When WWI ended on November 18, 1918, the federal government reduced construction operations and personnel at the military construction sites. But many, like Tatum, remained and found work at the Dominion Docks at the foot of Church Street, where Waterside Drive is now. He lived in the attic of a rooming house at 410 Bute Street, according to the Guide Archives.
At the same time, according to city history, White and Jewish business owners along Church Street and the east end of Bute, Cumberland, and Brewer and other streets began to exit the area in the early 1900s.
They migrated to other areas, especially downtown westward to Granby Street.
Blacks bought, leased, or rented properties they left and operated retail outlets, theaters, and other businesses, creating the Black Church Street business corridor.
Recognizing a revenue-generating opportunity, he jumped into the “rooming business.” He leased a six-room house at 448 Reilly Street and rented the six rooms.
Tatum, according to the Guide archives, took advantage of the shortage of housing for workers who remained in the city after the war and Black veterans returning from overseas.
The “Great Black Migration” was underway, and families and individuals were moving to Tidewater seeking work and escape from oppressive Jim Crow policies further south.
When the Reilly Street house filled up, Tatum acquired another on St. Paul’s Street between Bute and Brambleton. He also secured other houses along Bank Street. Initially, he did not own these houses, but leased them.
This venture fostered big profits and ideas on how to invest it at a time when the bottom was falling out of the economic basket of the nation by 1930.
“I believe the (Great) depression is a good thing, in its way. It brings people down to earth and makes them stop and think, and there is nothing in this world that beats sober thinking.”
That quote was taken from a July 23, 1932, edition of the Guide, in the midst of “the Depression” in an article, headlined: “Life Story of Local Hotel Man Reads Like Horatio Alger Tale.”
From 1926 to 1929, on East Freemason and Cumberland Streets, Tatum secured large tracts of land and buildings, one of which (in 1926) was the structure that would become the Tatum Inn.
It had three floors, with 36 bedrooms on the two upper floors, a lobby, dining room, studio, kitchen, and storage space.
According to the July 3, 1932 edition of the Guide, the Inn catered to partiers, baseball and football teams, and theatrical folk appearing at varied Church Street venues
Like the Wheaton Hotel, the Tatum Inn got high marks for its amenities and customer service,
Tatum was also a Goodwill Ambassador. He traveled to Chicago, New York, and other cities to attend meetings, sharing news of the economic fortunes of Blacks in Tidewater and collecting ideas on service from the hotels he patronized.
Back home, he was a mover and shaker among his fellow Black money elite, especially his closest friend, P.B. Young, Sr. He also profited from investing in various enterprises and giving to charity.
He refused a chair on the power-heavy Metropolitan Bank Board of Directors in 1931 due to ill health.

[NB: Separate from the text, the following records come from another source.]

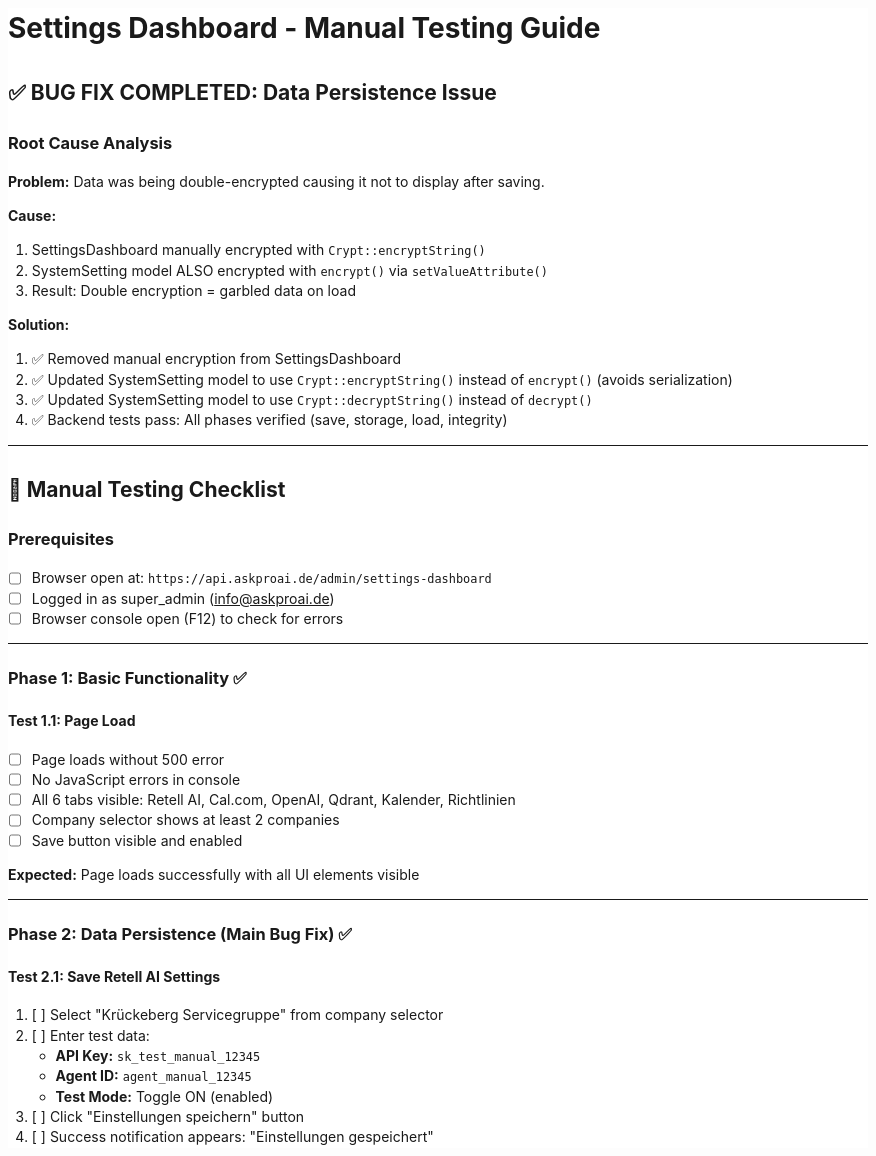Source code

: # Settings Dashboard - Manual Testing Guide

## ✅ BUG FIX COMPLETED: Data Persistence Issue

### Root Cause Analysis
**Problem:** Data was being double-encrypted causing it not to display after saving.

**Cause:**
1. SettingsDashboard manually encrypted with `Crypt::encryptString()`
2. SystemSetting model ALSO encrypted with `encrypt()` via `setValueAttribute()`
3. Result: Double encryption = garbled data on load

**Solution:**
1. ✅ Removed manual encryption from SettingsDashboard
2. ✅ Updated SystemSetting model to use `Crypt::encryptString()` instead of `encrypt()` (avoids serialization)
3. ✅ Updated SystemSetting model to use `Crypt::decryptString()` instead of `decrypt()`
4. ✅ Backend tests pass: All phases verified (save, storage, load, integrity)

---

## 🧪 Manual Testing Checklist

### Prerequisites
- [ ] Browser open at: `https://api.askproai.de/admin/settings-dashboard`
- [ ] Logged in as super_admin (info@askproai.de)
- [ ] Browser console open (F12) to check for errors

---

### Phase 1: Basic Functionality ✅

#### Test 1.1: Page Load
- [ ] Page loads without 500 error
- [ ] No JavaScript errors in console
- [ ] All 6 tabs visible: Retell AI, Cal.com, OpenAI, Qdrant, Kalender, Richtlinien
- [ ] Company selector shows at least 2 companies
- [ ] Save button visible and enabled

**Expected:** Page loads successfully with all UI elements visible

---

### Phase 2: Data Persistence (Main Bug Fix) ✅

#### Test 2.1: Save Retell AI Settings
1. [ ] Select "Krückeberg Servicegruppe" from company selector
2. [ ] Enter test data:
   - **API Key:** `sk_test_manual_12345`
   - **Agent ID:** `agent_manual_12345`
   - **Test Mode:** Toggle ON (enabled)
3. [ ] Click "Einstellungen speichern" button
4. [ ] Success notification appears: "Einstellungen gespeichert"
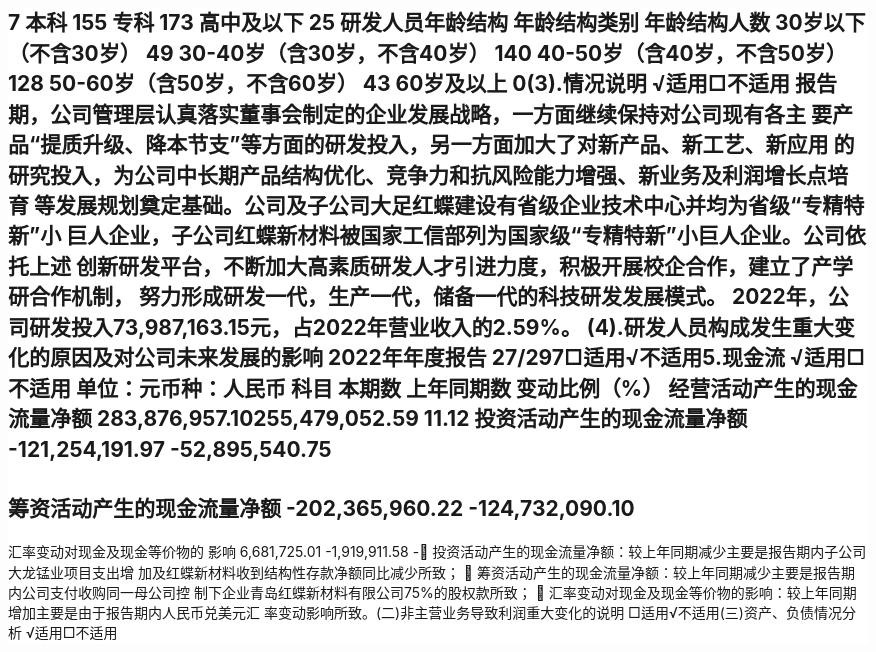 7
本科
155
专科
173
高中及以下
25
研发人员年龄结构
年龄结构类别
年龄结构人数
30岁以下（不含30岁）
49
30-40岁（含30岁，不含40岁）
140
40-50岁（含40岁，不含50岁）
128
50-60岁（含50岁，不含60岁）
43
60岁及以上
0(3).情况说明
√适用□不适用
报告期，公司管理层认真落实董事会制定的企业发展战略，一方面继续保持对公司现有各主
要产品“提质升级、降本节支”等方面的研发投入，另一方面加大了对新产品、新工艺、新应用
的研究投入，为公司中长期产品结构优化、竞争力和抗风险能力增强、新业务及利润增长点培育
等发展规划奠定基础。公司及子公司大足红蝶建设有省级企业技术中心并均为省级“专精特新”小
巨人企业，子公司红蝶新材料被国家工信部列为国家级“专精特新”小巨人企业。公司依托上述
创新研发平台，不断加大高素质研发人才引进力度，积极开展校企合作，建立了产学研合作机制，
努力形成研发一代，生产一代，储备一代的科技研发发展模式。
2022年，公司研发投入73,987,163.15元，占2022年营业收入的2.59%。
(4).研发人员构成发生重大变化的原因及对公司未来发展的影响
2022年年度报告
27/297□适用√不适用5.现金流
√适用□不适用
单位：元币种：人民币
科目
本期数
上年同期数
变动比例（%）
经营活动产生的现金流量净额
283,876,957.10255,479,052.59
11.12
投资活动产生的现金流量净额
-121,254,191.97
-52,895,540.75
-
筹资活动产生的现金流量净额
-202,365,960.22
-124,732,090.10
-
汇率变动对现金及现金等价物的
影响
6,681,725.01
-1,919,911.58
-
投资活动产生的现金流量净额：较上年同期减少主要是报告期内子公司大龙锰业项目支出增
加及红蝶新材料收到结构性存款净额同比减少所致；

筹资活动产生的现金流量净额：较上年同期减少主要是报告期内公司支付收购同一母公司控
制下企业青岛红蝶新材料有限公司75%的股权款所致；

汇率变动对现金及现金等价物的影响：较上年同期增加主要是由于报告期内人民币兑美元汇
率变动影响所致。(二)非主营业务导致利润重大变化的说明
□适用√不适用(三)资产、负债情况分析
√适用□不适用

He was a member of the Steward Board of St. Joseph’s AME Church
Tatum died May 19, 1951, at his hotel.
After his death, the Tatum Inn was run by his family until the first wave of redevelopment of that section of the Church Street business corridor got underway.
Many of the businesses, including the Tatum Inn, were razed to make way for Young Terrance and other projects in what is now the St. Paul’s Quadrant.